Dienstag, 18. Dezember 2012, 20:10

Re: Alte Wallschiffe Schwach bewaffnet ?

Panzerung als tragende Struktur hat noch einen ingenieurtechnischen Nachteil: Wenn Panzerteile entfernt (sei es nach Beschußschäden oder um an dahinterliegende Aggregate zu kommen) gefährdet man auch immer die Gesamtfestigkeit... Im Dock wird ein Schiff schon nicht zerbrechen, aber eine nachträgliche Schweissnaht kann die Stabilität durchaus gefährden.
Ich denke, es gibt eine tragende Kernstrukturmöglichst tief oder möglichst redundant (Gondelleger ;) ) im Rumpf. Daran wird der ganze Rest aufgehangen und aussenrum gibts dann die Panzerplatten.

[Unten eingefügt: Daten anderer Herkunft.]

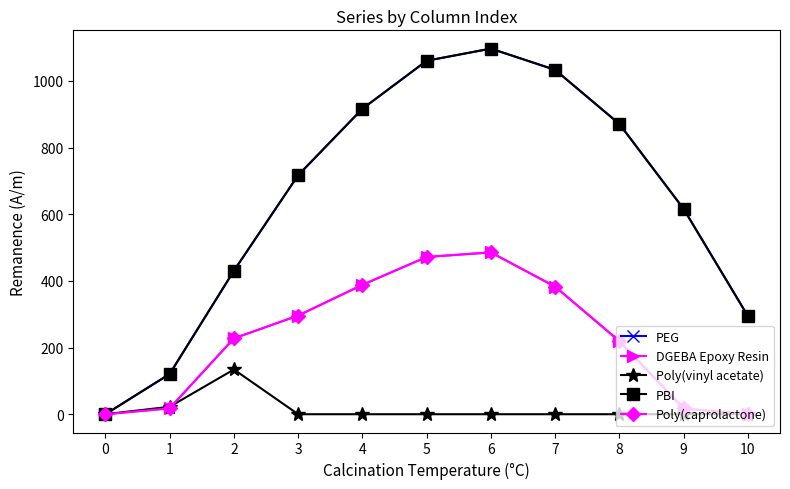

What is the sum of all PEG values?

7154.8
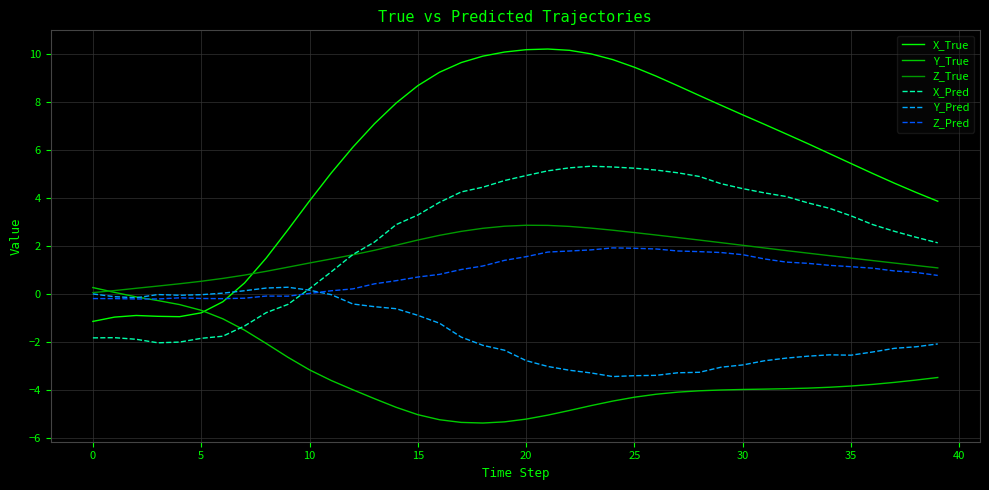

How many times do Y_True and X_Pred cross each other?

1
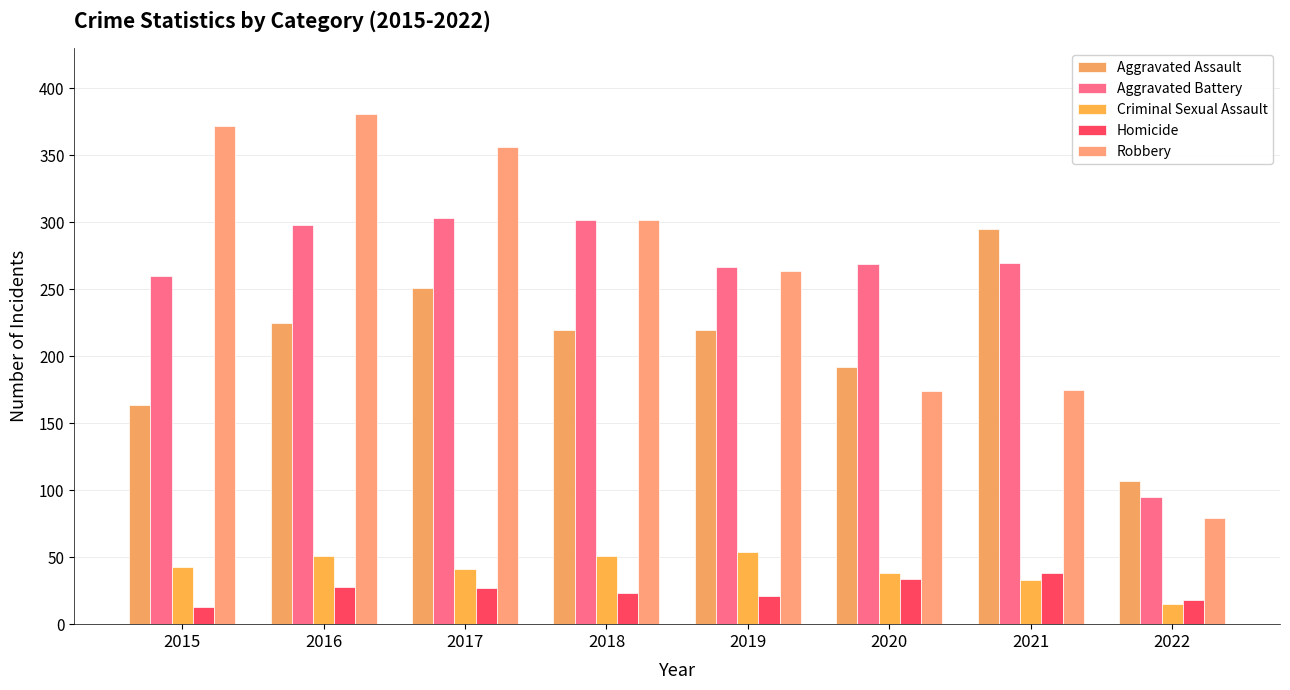

What is the minimum value shown in the chart?

13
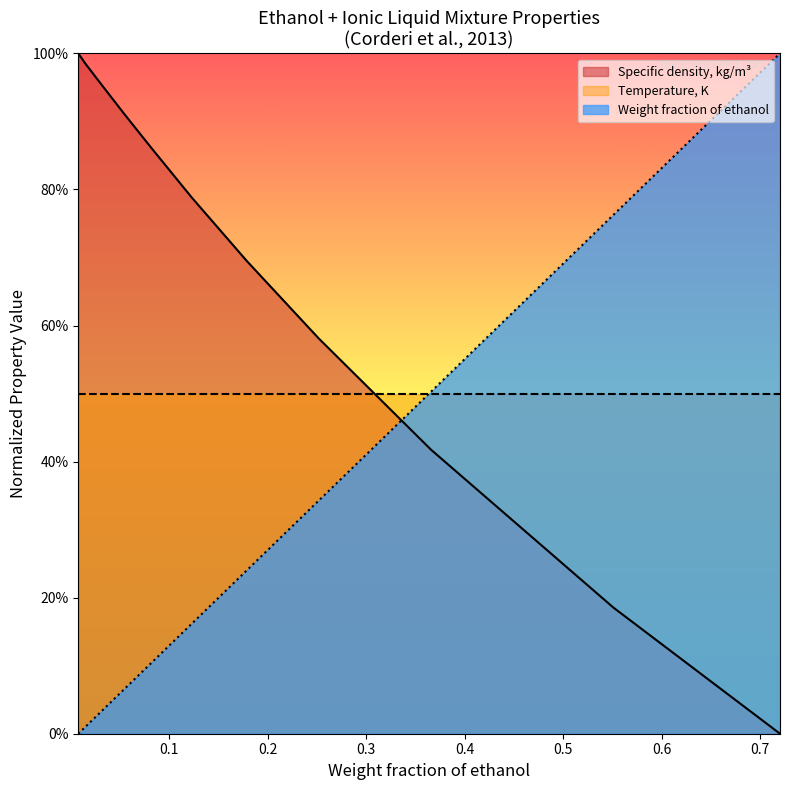

True or false: Weight fraction of ethanol and Specific density, kg/m3 (normalized) intersect in this chart.

True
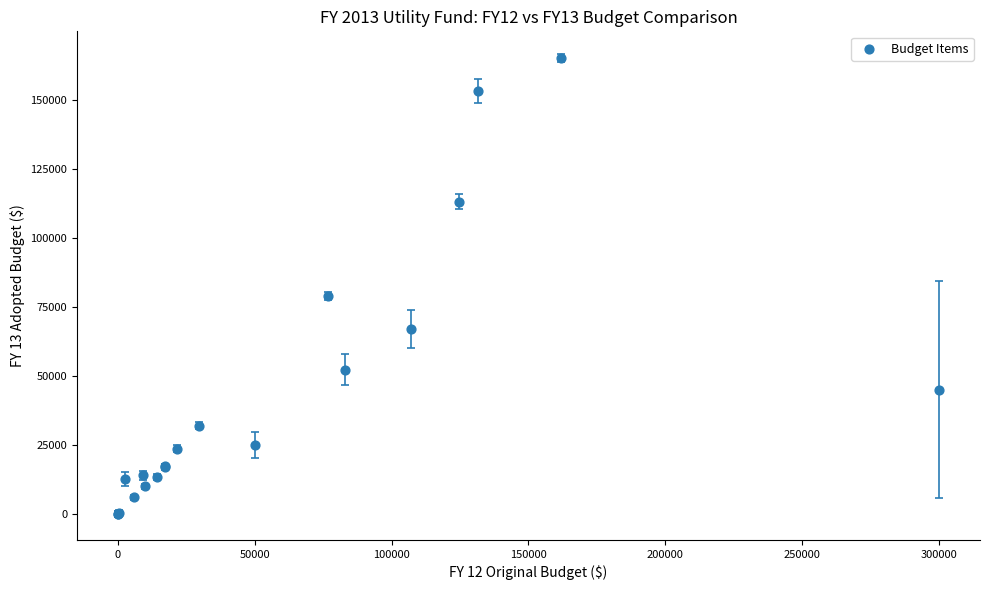

What Y value in the scatter plot is closest to 82500?

79013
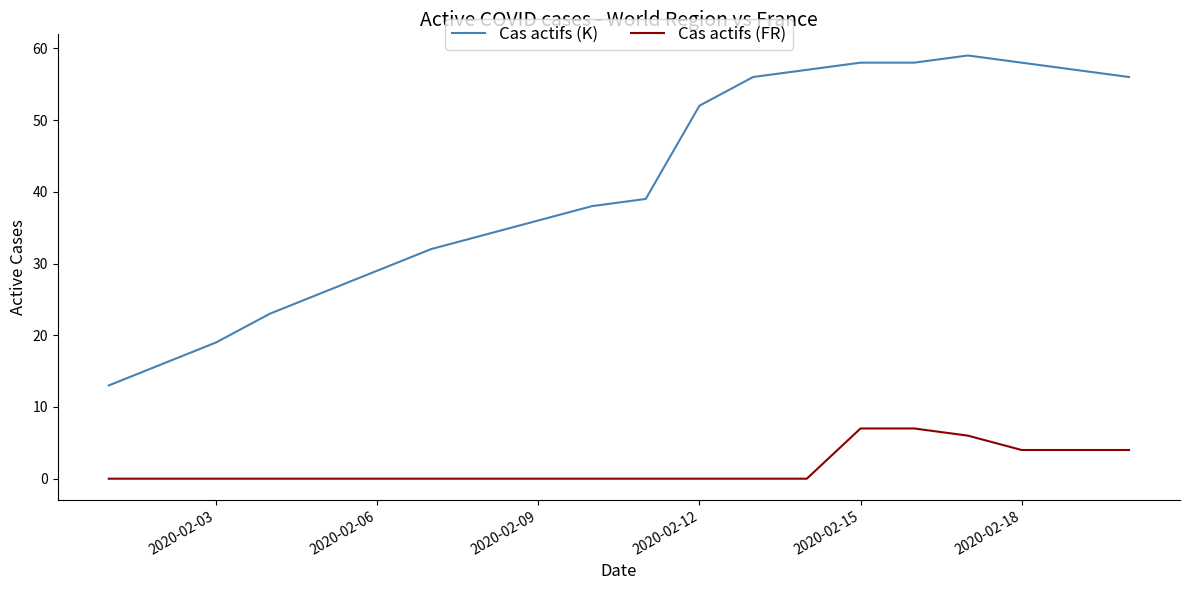

List the series in order of their peak value, lowest first.

Cas actifs (FR), Cas actifs (K)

Zu den Verwendeten Materialien: Im neuen Kurzgeschichtenband ist ein "Aufsatz" über Panzerungen, darin werden grob drei Schichtarten erwähnt. Erstens die Grenzschicht nach aussen, dabei werden Keramiken wie Siliziumkarbid und Titankarbid im Zusammenspiel mit Eisenverbindungen erwähnt. Zweitens Streuschichten, pporöse Mikrostruktur, sehr leicht, "aufgeschäumt", aus leicht verfügbaren Elementen (Si, C, Ti, Al), die mit schwereren Elementen dotiert werden. Können mehrere Meter dick sein. Und schliesslich Strukturschichten aus Panzerstahl, die der Stabilisierung der Konstruktion dienen aber nur sehr geringen Wert als Panzerung haben.